> _TEXT TO READ_:
# # # # # # #
Alec Nevala-Lee

Thoughts on art, creativity, and the writing life.

Midnight in Paris and the true golden age

with one comment

Yesterday my wife and I finally caught a screening of Midnight in Paris, which is already on track to become Woody Allen’s highest-grossing movie since Hannah and Her Sisters. While it’s definitely one of Allen’s slighter films, it’s easy to see why it’s doing so well: it’s clever and fun, and by the end, it’s hard not to be charmed by its premise. I was especially envious of the fact that my wife managed to enter the theater without knowing the movie’s central twist, which is that—spoiler alert—the main character, played by Owen Wilson, travels back in time to Paris in the 1920s, allowing him to rub elbows with Hemingway, the Fitzgeralds, Gertrude Stein, and many other luminaries. (I was really hoping for a cameo by Duchamp, but had to settle for Dali and Man Ray.)
# # # # # # #
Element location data
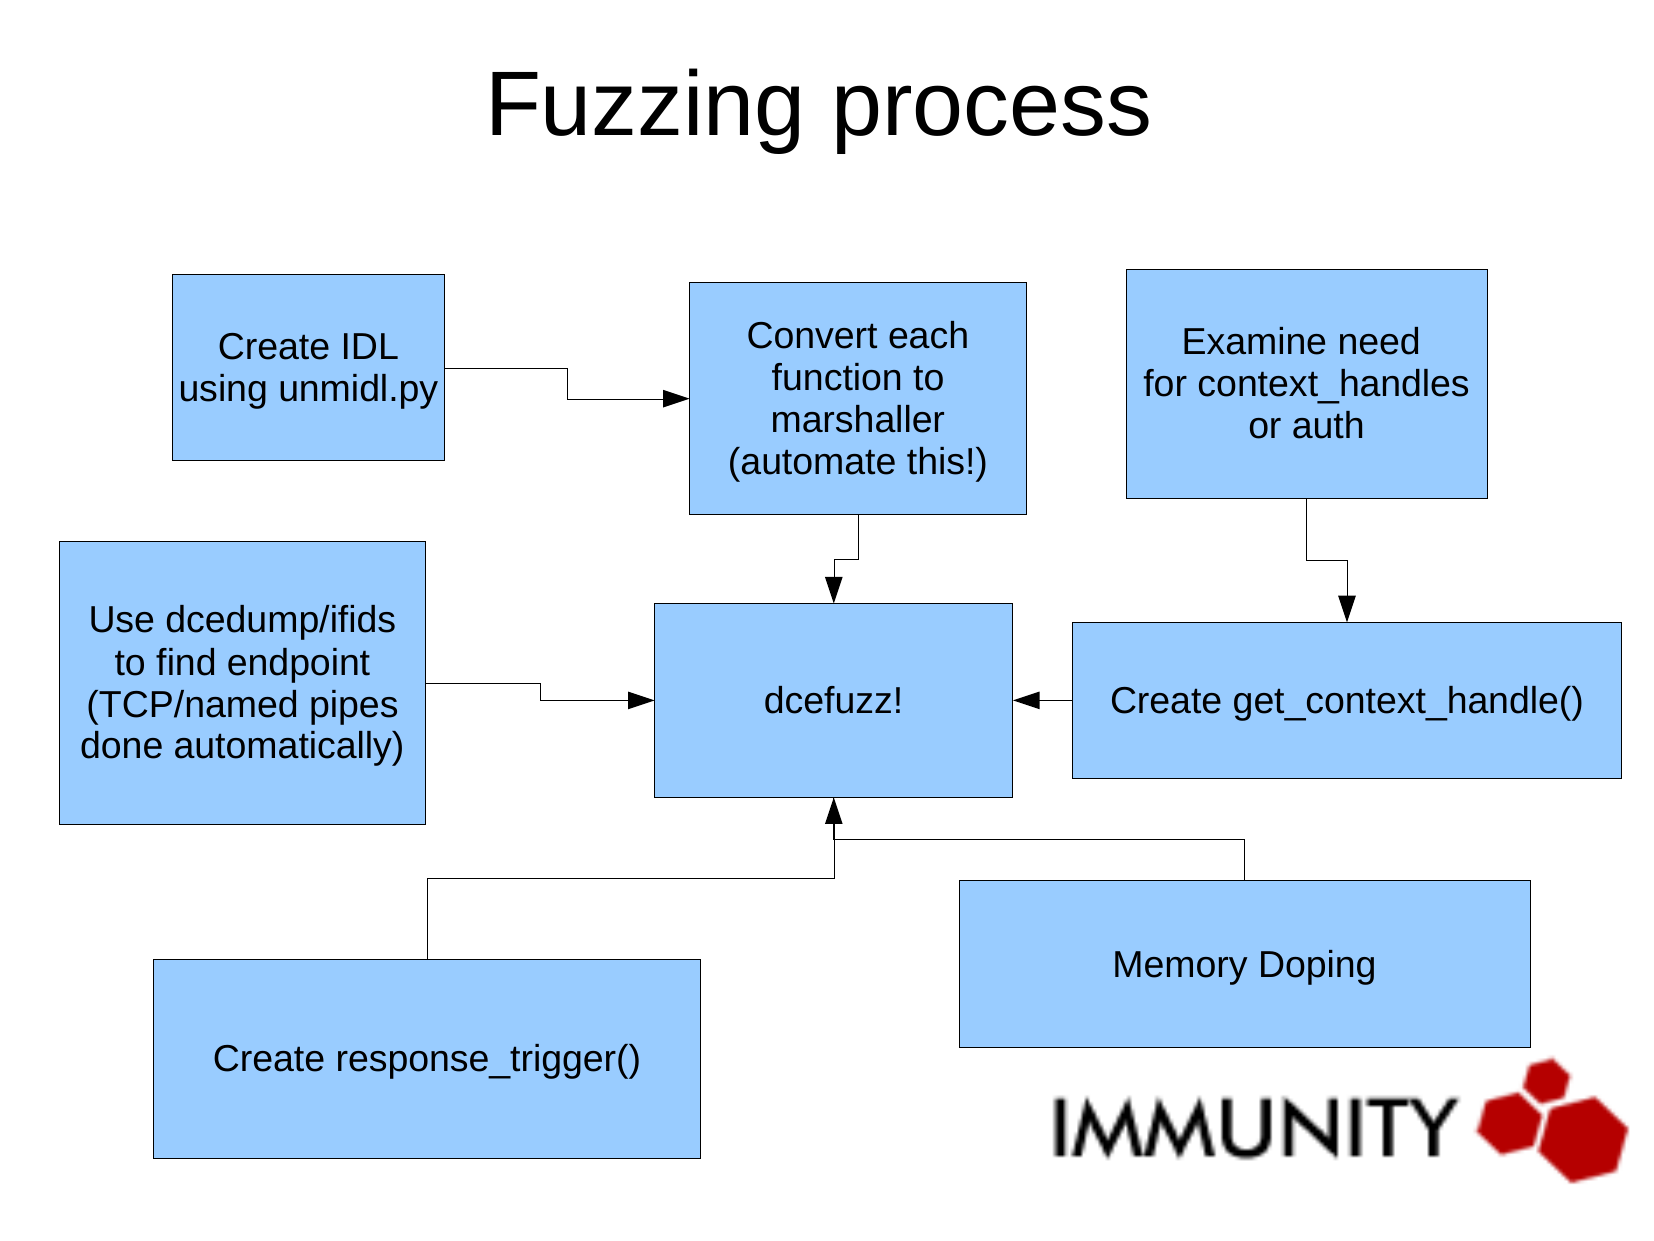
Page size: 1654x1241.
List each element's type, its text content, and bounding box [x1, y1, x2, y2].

text_box Memory Doping [959, 880, 1531, 1048]
title Fuzzing process [75, 0, 1564, 208]
text_box dcefuzz! [654, 603, 1013, 798]
text_box Use dcedump/ifids to find endpoint (TCP/named pipes done automatically) [59, 541, 426, 825]
picture [1006, 1017, 1654, 1241]
text_box Examine need for context_handles or auth [1126, 269, 1488, 499]
text_box Create IDL using unmidl.py [172, 274, 445, 461]
text_box Create response_trigger() [153, 959, 701, 1159]
text_box Convert each function to marshaller (automate this!) [689, 282, 1027, 515]
text_box Create get_context_handle() [1072, 622, 1622, 779]
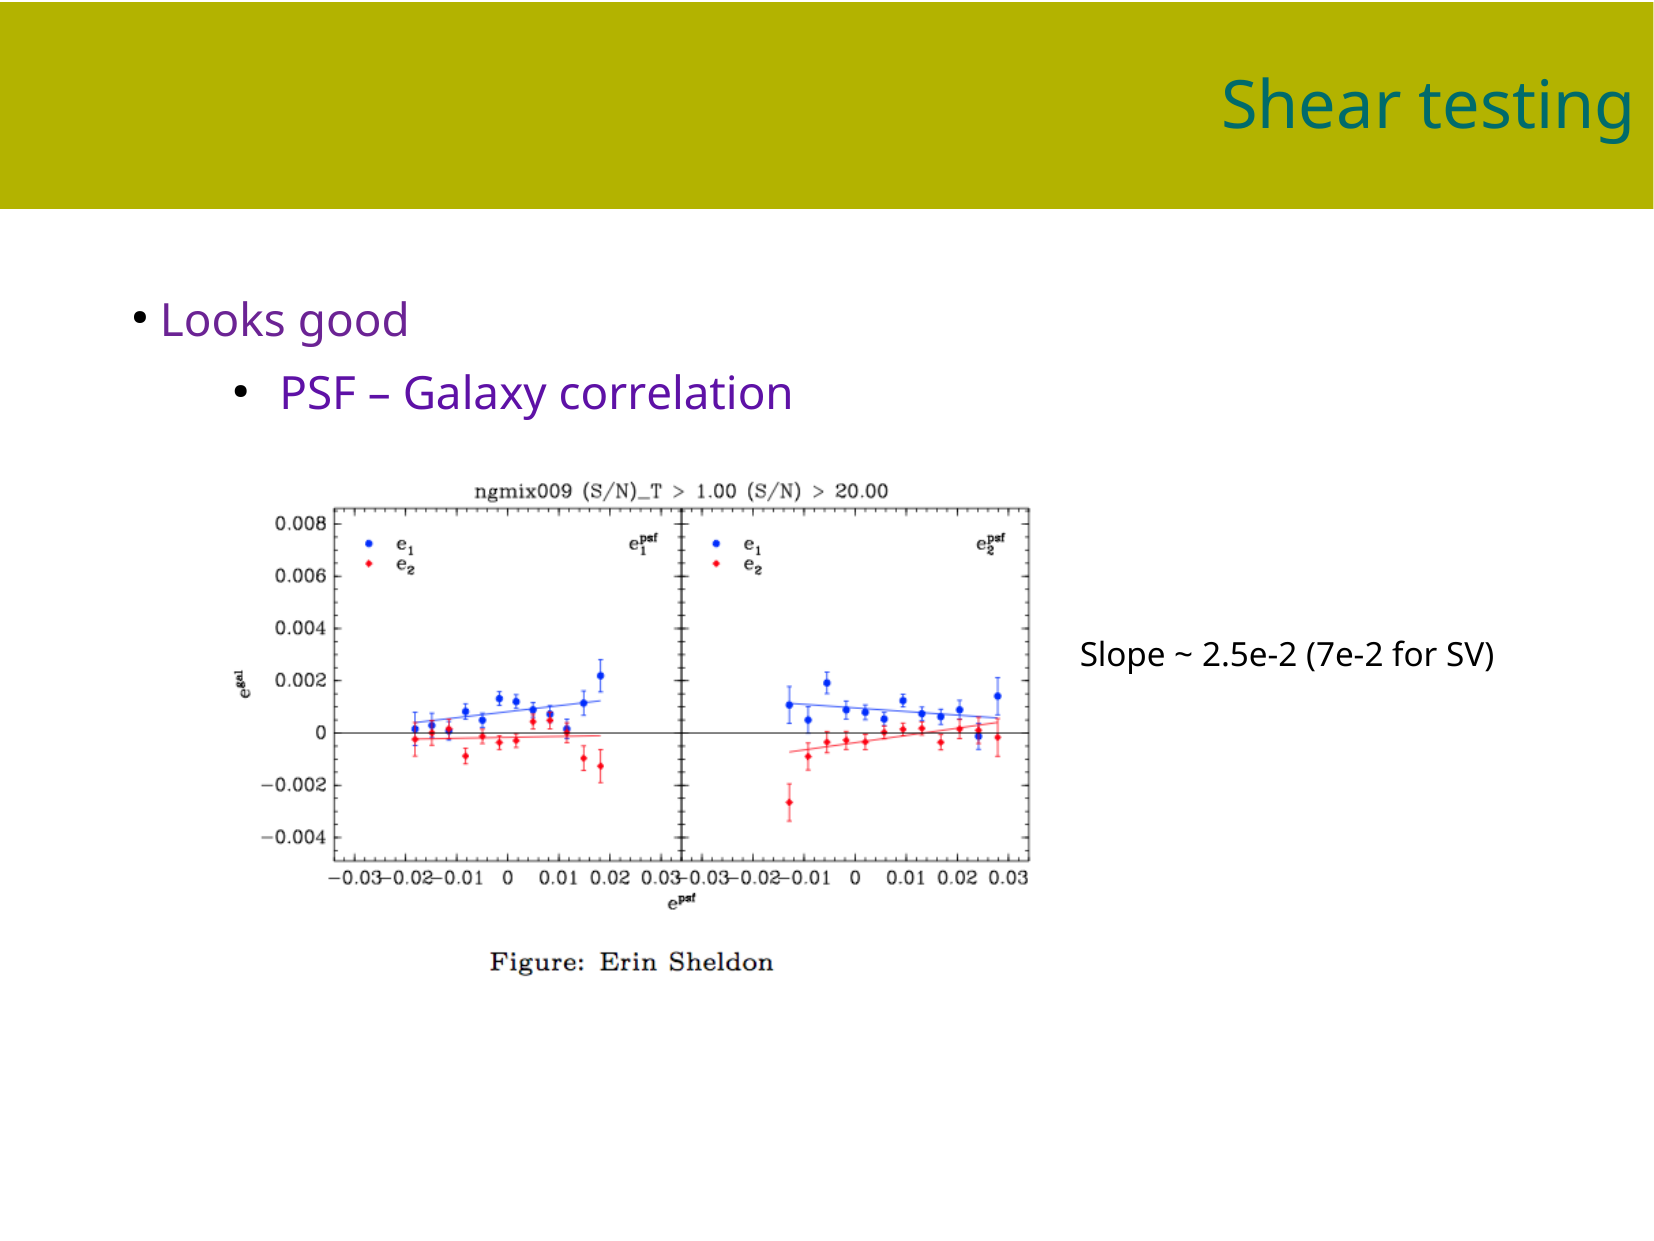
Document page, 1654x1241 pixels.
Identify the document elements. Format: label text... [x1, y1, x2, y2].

list Looks good PSF – Galaxy correlation [82, 290, 1571, 1109]
picture [210, 464, 1081, 991]
text_box Slope ~ 2.5e-2 (7e-2 for SV) [1065, 629, 1561, 690]
title Shear testing [0, 2, 1654, 209]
# # # # # # #
> _EXERCISE TASK 1_:
Retype the part of the Midnight in Paris review between "Yesterday my wife" and "and Man Ray.)", inclusive.
> _EXERCISE TASK 2_:
Find every line of the records that contains the string "each" and copy those lines out, treating case as significant.
The records bear no relation to the text.

> _TASK RESULT 1_:
Yesterday my wife and I finally caught a screening of Midnight in Paris, which is already on track to become Woody Allen’s highest-grossing movie since Hannah and Her Sisters. While it’s definitely one of Allen’s slighter films, it’s easy to see why it’s doing so well: it’s clever and fun, and by the end, it’s hard not to be charmed by its premise. I was especially envious of the fact that my wife managed to enter the theater without knowing the movie’s central twist, which is that—spoiler alert—the main character, played by Owen Wilson, travels back in time to Paris in the 1920s, allowing him to rub elbows with Hemingway, the Fitzgeralds, Gertrude Stein, and many other luminaries. (I was really hoping for a cameo by Duchamp, but had to settle for Dali and Man Ray.)

> _TASK RESULT 2_:
List each element's type, its text content, and bounding box [x1, y1, x2, y2].
text_box Convert each function to marshaller (automate this!) [689, 282, 1027, 515]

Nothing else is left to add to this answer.